Copyright Universal Pictures International France
Parce que les (géniales) sections #TouchePasAMes80s et #TouchePasNonPlusAMes90s, sont un peu trop restreintes pour laisser exploser notre amour du cinéma de genre, la Fucking Team se lance dans une nouvelle aventure : #SectionsFantastiques, ou l'on pourra autant traiter des chefs-d'œuvres de la Hammer que des pépites du cinéma bis transalpin, en passant par les slashers des 70's/80's ; mais surtout montrer un brin la richesse d'un cinéma fantastique aussi abondant qu'il est passionnant à décortiquer. Bref, veillez à ce que les lumières soient éteintes, qu'un monstre soit bien caché sous vos fauteuils/lits et laissez-vous embarquer par la lecture nos billets !

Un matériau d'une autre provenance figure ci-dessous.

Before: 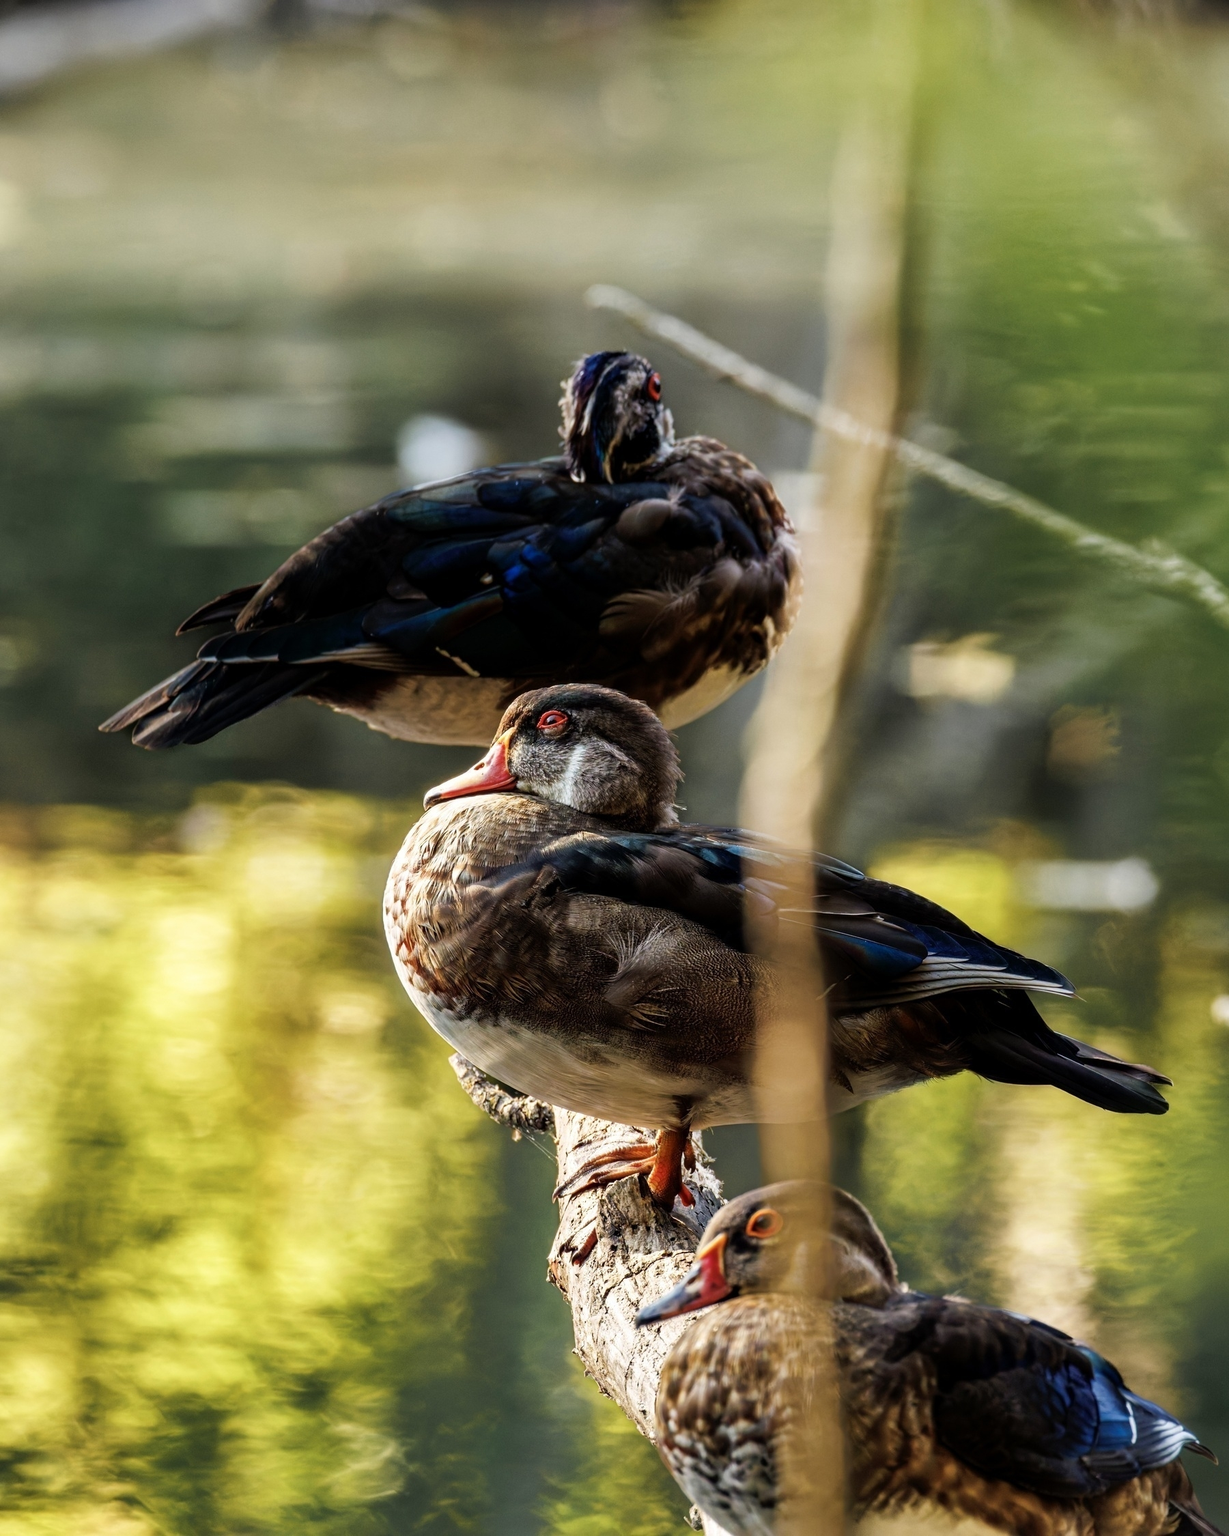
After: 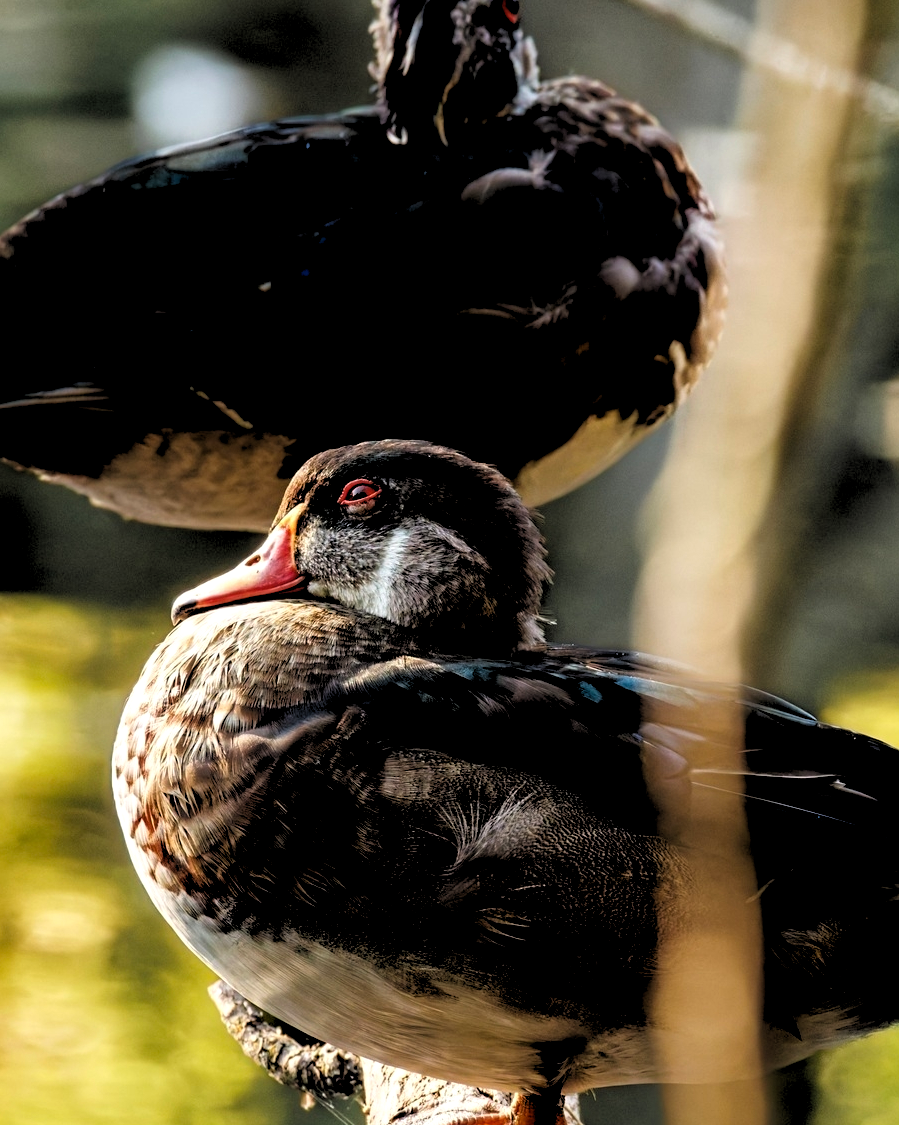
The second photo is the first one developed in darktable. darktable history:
crop: left 25%, top 25%, right 25%, bottom 25%
rgb levels: levels [[0.034, 0.472, 0.904], [0, 0.5, 1], [0, 0.5, 1]]
tone equalizer: on, module defaults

Sorti en 2010, The Troll Hunter de André Øvredal est un thriller fantastique qui mélange habilement found footage, humour noir et mythologie nordique pour créer une expérience exclusive. Le film suit un groupe d’étudiants en journalisme qui traquent un mystérieux chasseur de créatures dans les forêts norvégiennes, découvrant progressivement l’existence de trolls gigantesques et dangereux. Le récit joue sur le contraste entre le réel et le surnaturel, utilisant la forme du documentaire pour ancrer l’imaginaire dans une réalité crédible, tout en explorant la peur, la curiosité et l’émerveillement face à l’inconnu.
Øvredal a une fascination pour le folklore scandinave et les films de monstres classiques. Inspiré par les found footage et le cinéma de genre américain, il voulait créer un film où la mythologie locale serait traitée avec sérieux tout en conservant un humour subtil. Le script, coécrit également par lui, développe une tension croissante à travers le quotidien des personnages, transformant l’ordinaire en terrain de suspense où le danger peut surgir à tout moment. La notion de troll est ainsi utilisée à la fois comme élément fantastique et métaphore de la nature indomptable.
![]() |
| Copyright Universal Pictures International France |
Otto Jespersen incarne Hans, le chasseur de trolls, avec un mélange d’autorité, de mystère et d’humour pince-sans-rire qui donne au film sa tonalité unique. Les étudiants, interprétés par Glenn Erland Tosterud, Johanna Mørck et Tomas Alf Larsen, incarnent la fascination et la naïveté face à l’inconnu, offrant au spectateur un point de vue empathique et immersif. Les interactions entre Hans et le trio soulignent à la fois la tension narrative et les décalages comiques, construisant un équilibre subtil entre suspense et humour.
Techniquement, The Troll Hunter exploite pleinement les codes du found footage tout en les enrichissant. La caméra à l’épaule suit les personnages dans leurs déplacements, donnant un sentiment immédiat de proximité et de réalisme. La photographie capture les paysages norvégiens avec une lumière naturelle et un cadrage dynamique, où montagnes, forêts et rivières deviennent autant d’éléments dramatiques que les trolls eux-mêmes. Les effets numériques des créatures, bien intégrés dans l’environnement, permettent de maintenir l’illusion de leur taille et de leur dangerosité, tandis que le montage alterné entre suspense et révélation humoristique soutient un rythme haletant.
Le film développe également un sous-texte écologique et symbolique. Les trolls, êtres anciens et puissants, représentent la nature indomptable face à l’expansion humaine. Les institutions qui cherchent à réguler leur existence, incarnées par des agences gouvernementales absurdes mais menaçantes, critiquent la tentative de contrôle systématique sur des forces que l’homme ne comprend pas entièrement. Le film joue ainsi sur la dualité entre fascination et crainte, et sur le respect nécessaire face à des forces supérieures à l’homme.
![]() |
| Copyright Universal Pictures International France |
La forme documentaire, la caractérisation précise des personnages et l’exploitation dramatique des paysages renforcent la crédibilité d’un univers fantastique, tout en offrant une réflexion sur la confrontation de l’homme à l’inconnu et à la nature. Le film transforme un récit de monstres classique en expérience moderne, où le spectateur est invité à croire à l’incroyable. L’œuvre demeure une réussite notable dans le cinéma fantastique nordique dans un tout captivant et original. Une œuvre que je n’ai eu de cesse de faire découvrir à mon entourage.